The role of riboflavin as an elicitor of systemic resistance and an activator of a novel signaling process in plants was demonstrated. Following treatment with riboflavin, Arabidopsis thaliana developed systemic resistance to Peronospora parasitica and Pseudomonas syringae pv. Tomato, and tobacco developed systemic resistance to Tobacco mosaic virus (TMV) and Alternaria alternata. Riboflavin, at concentrations necessary for resistance induction, did not cause cell death in plants or directly affect growth of the culturable pathogens. Riboflavin induced expression of pathogenesis-related (PR) genes in the plants, suggesting its ability to trigger a signal transduction pathway that leads to systemic resistance. Both the protein kinase inhibitor K252a and mutation in the NIM1/NPR1 gene which controls transcription of defense genes, impaired responsiveness to riboflavin.

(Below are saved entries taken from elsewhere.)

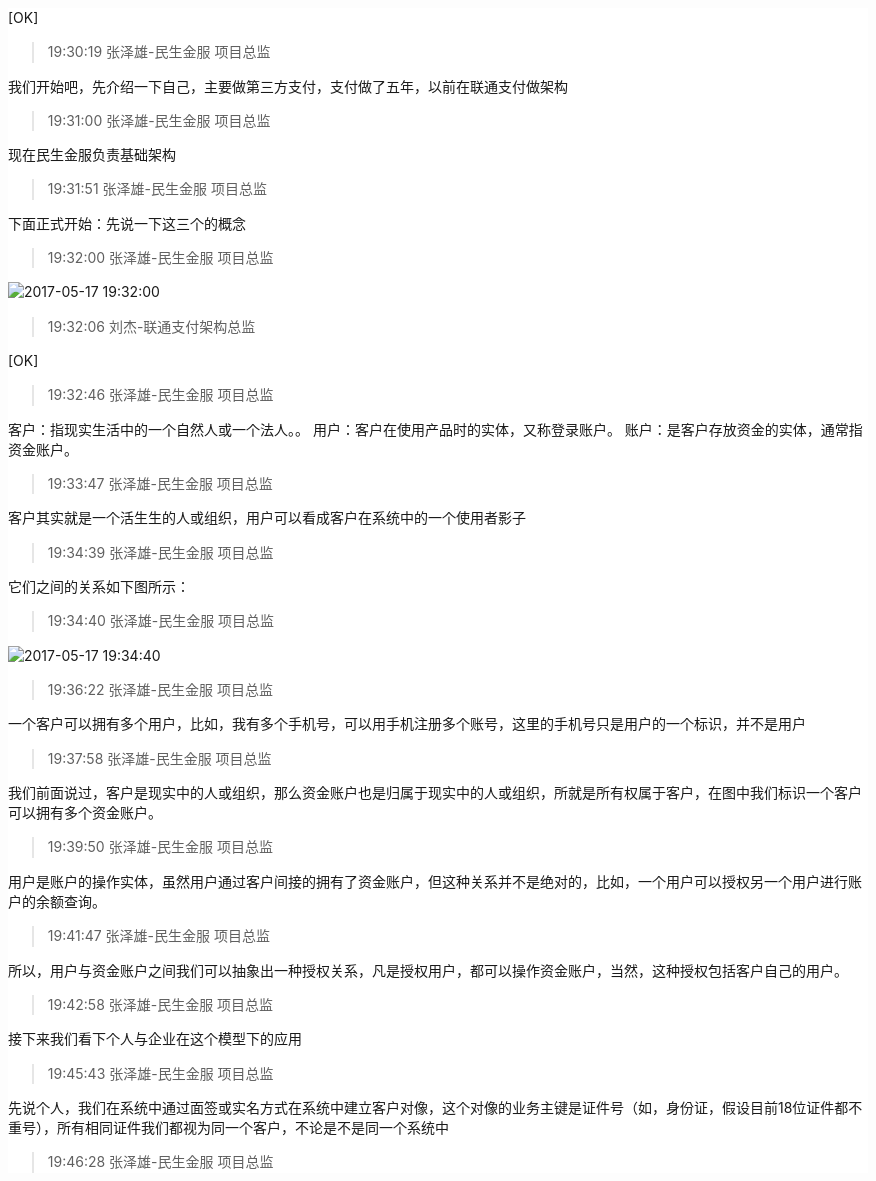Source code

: [OK]  
   
> 19:30:19  张泽雄-民生金服 项目总监  
   
我们开始吧，先介绍一下自己，主要做第三方支付，支付做了五年，以前在联通支付做架构  
   
> 19:31:00  张泽雄-民生金服 项目总监  
   
现在民生金服负责基础架构  
   
> 19:31:51  张泽雄-民生金服 项目总监  
   
下面正式开始：先说一下这三个的概念  
   
> 19:32:00  张泽雄-民生金服 项目总监  
   
![2017-05-17 19:32:00](http://wechat.lixf.cn/img/20170517_193200.png) 
   
> 19:32:06  刘杰-联通支付架构总监  
   
[OK]   
   
> 19:32:46  张泽雄-民生金服 项目总监  
   
客户：指现实生活中的一个自然人或一个法人。。 用户：客户在使用产品时的实体，又称登录账户。 账户：是客户存放资金的实体，通常指资金账户。   
   
> 19:33:47  张泽雄-民生金服 项目总监  
   
客户其实就是一个活生生的人或组织，用户可以看成客户在系统中的一个使用者影子  
   
> 19:34:39  张泽雄-民生金服 项目总监  
   
它们之间的关系如下图所示：  
   
> 19:34:40  张泽雄-民生金服 项目总监  
   
![2017-05-17 19:34:40](http://wechat.lixf.cn/img/20170517_193440.png) 
   
> 19:36:22  张泽雄-民生金服 项目总监  
   
一个客户可以拥有多个用户，比如，我有多个手机号，可以用手机注册多个账号，这里的手机号只是用户的一个标识，并不是用户  
   
> 19:37:58  张泽雄-民生金服 项目总监  
   
我们前面说过，客户是现实中的人或组织，那么资金账户也是归属于现实中的人或组织，所就是所有权属于客户，在图中我们标识一个客户可以拥有多个资金账户。  
   
> 19:39:50  张泽雄-民生金服 项目总监  
   
用户是账户的操作实体，虽然用户通过客户间接的拥有了资金账户，但这种关系并不是绝对的，比如，一个用户可以授权另一个用户进行账户的余额查询。  
   
> 19:41:47  张泽雄-民生金服 项目总监  
   
所以，用户与资金账户之间我们可以抽象出一种授权关系，凡是授权用户，都可以操作资金账户，当然，这种授权包括客户自己的用户。  
   
> 19:42:58  张泽雄-民生金服 项目总监  
   
接下来我们看下个人与企业在这个模型下的应用  
   
> 19:45:43  张泽雄-民生金服 项目总监  
   
先说个人，我们在系统中通过面签或实名方式在系统中建立客户对像，这个对像的业务主键是证件号（如，身份证，假设目前18位证件都不重号），所有相同证件我们都视为同一个客户，不论是不是同一个系统中  
   
> 19:46:28  张泽雄-民生金服 项目总监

In contrast, riboflavin induced resistance and PR gene expression in NahG plants, which fail to accumulate salicylic acid (SA). Thus, riboflavin-induced resistance requires protein kinase signaling mechanisms and a functional NIM1/NPR1 gene, but not accumulation of SA. Riboflavin is an elicitor of systemic resistance, and it triggers resistance signal transduction in a distinct manner.

Additional keywords: protein kinase cascade, systemic acquired resistance.